If treatments can stop the cancer from spreading, there may be a better likelihood of survival for these patients.
The University of Cincinnati Cancer Center's Vladimir Bogdanov is testing a new drug developed in his lab that is designed to block the growth and spread of cancer cells. He recently presented his research at the American Association for Cancer Research's Special Conference on Pancreatic Cancer held September 27–30 in Boston.
Bogdanov has zeroed in on a specific molecule that is overexpressed in cancer and can activate the growth and spread of cancer cells. The drug developed by Bogdanov's lab is a humanized antibody designed to target and neutralize this molecule, with the aim to block cancer cell growth and spread.
Researchers led by Bogdanov recently tested the drug's effectiveness in combination with current standard-of-care chemotherapy treatments in human pancreatic cancer cells within animal models in his laboratory.
Bogdanov said that in his model, cancer spreads easily when no treatment is given, and standard chemotherapy decreases the spread by about half. But when chemotherapy was given in combination with the novel drug, cancer spread was even more suppressed and, in some settings, did not spread at all.
"The most important finding is that our first-in-class drug shows promise in stemming metastasis, which is the main cause of death in pancreatic cancer," said Bogdanov, Ph.D., director of the Hemostasis Research Program and associate professor of internal medicine in UC's College of Medicine. "In addition, the drug appears to work well in combination with standard-of-care types of chemotherapy, which is important from the clinical perspective."
Moving forward, Bogdanov said he plans to test the drug in combination with chemotherapy in additional pancreatic cancer cell lines and in patient-derived tissue samples. Additionally, his team is working to develop a system of larger-scale production of the drug in anticipation of early-stage clinical trials.

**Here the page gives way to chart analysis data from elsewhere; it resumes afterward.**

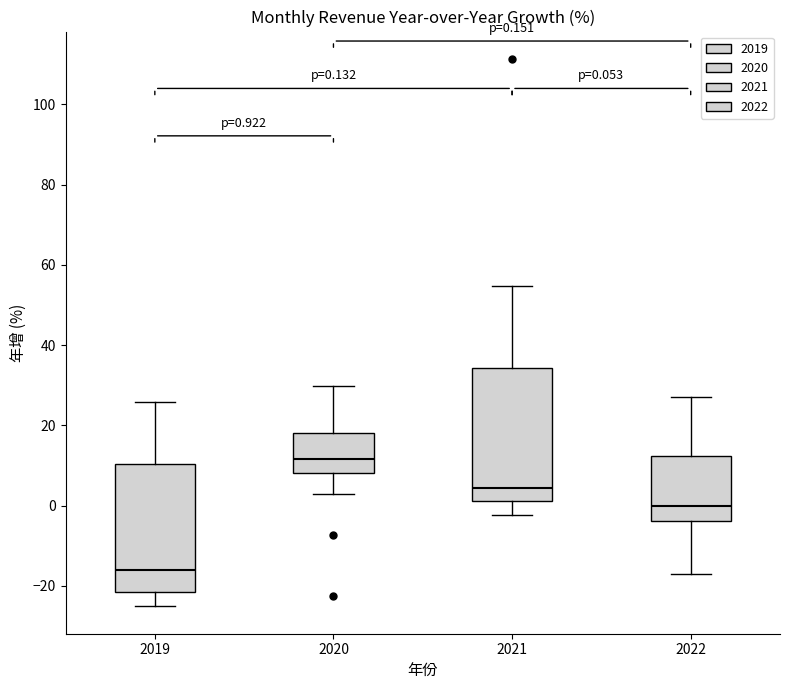

Which box's median line is the highest?

2020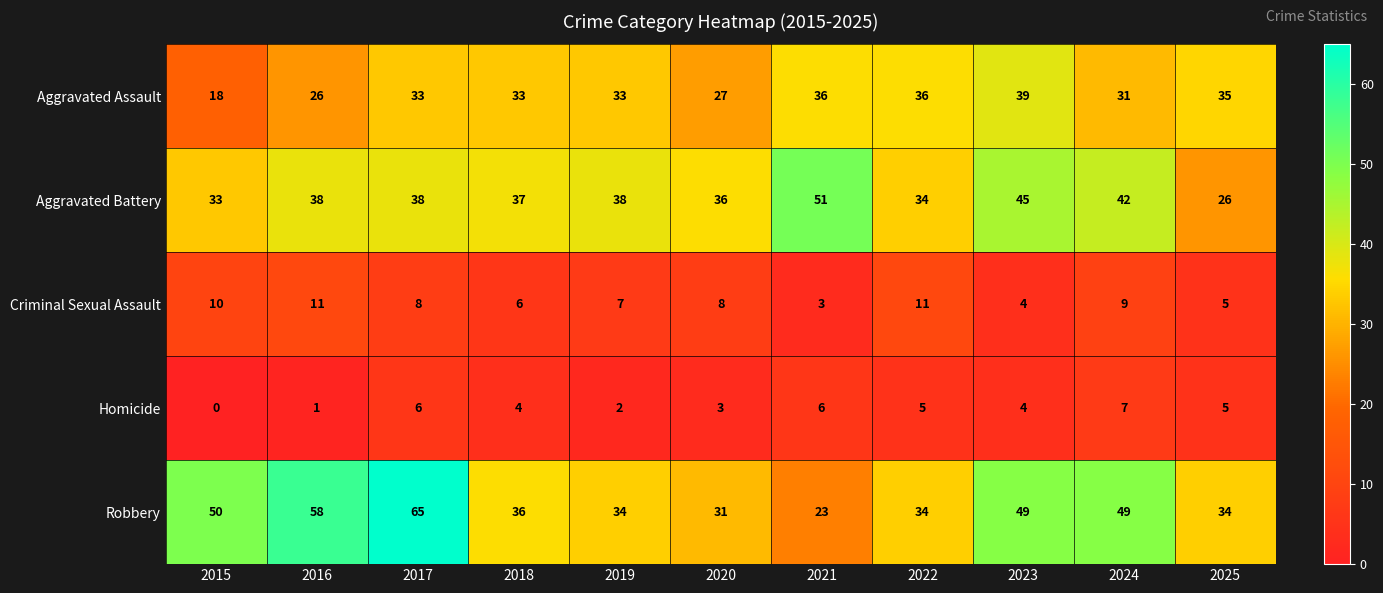

Read the Aggravated Assault value at 2019.

33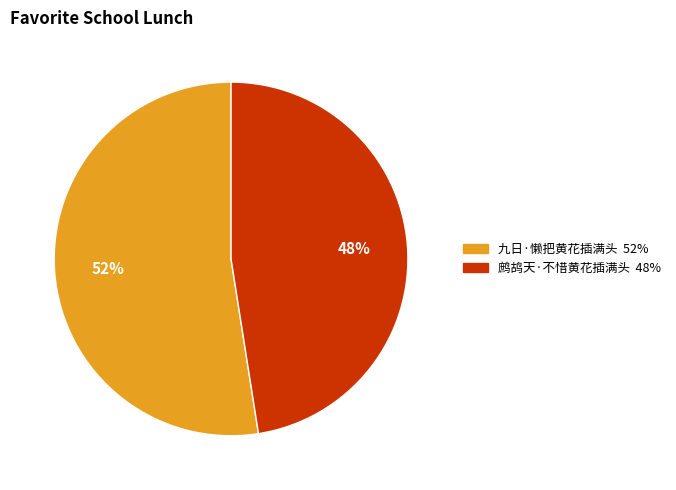

Combined, do 鹧鸪天·不惜黄花插满头 and 九日·懒把黄花插满头 account for over 50%?

Yes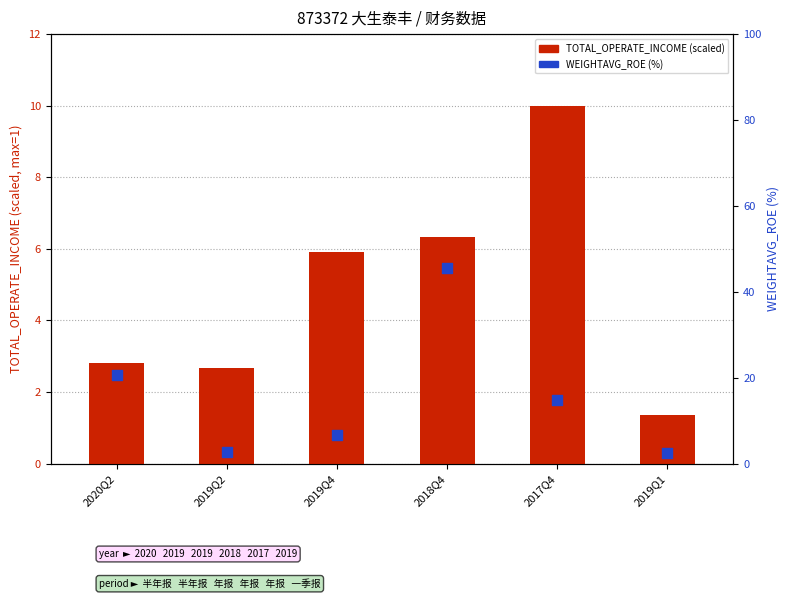

At which category is the sum across all series the highest?

2018Q4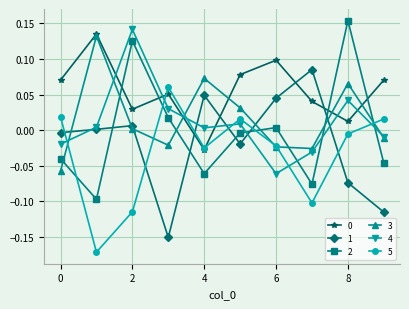

True or false: 4 has more than 1 interior local peaks.

True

Like many scientific advancements, the development of this drug has been a long process, but Bogdanov has been persistent and made steady strides since his lab began developing a prototype in 2009. He credits the support of the Cancer Center's research community, leadership and shared resources.
"Each step of the process has been critical to the success of our project," he said. "In equal measure, the feeling is that of encouragement to continue our work based on our latest results and of gratitude to ... agencies, our fellow researchers and collaborators and patients and their families that provide so much support to early-stage translational research."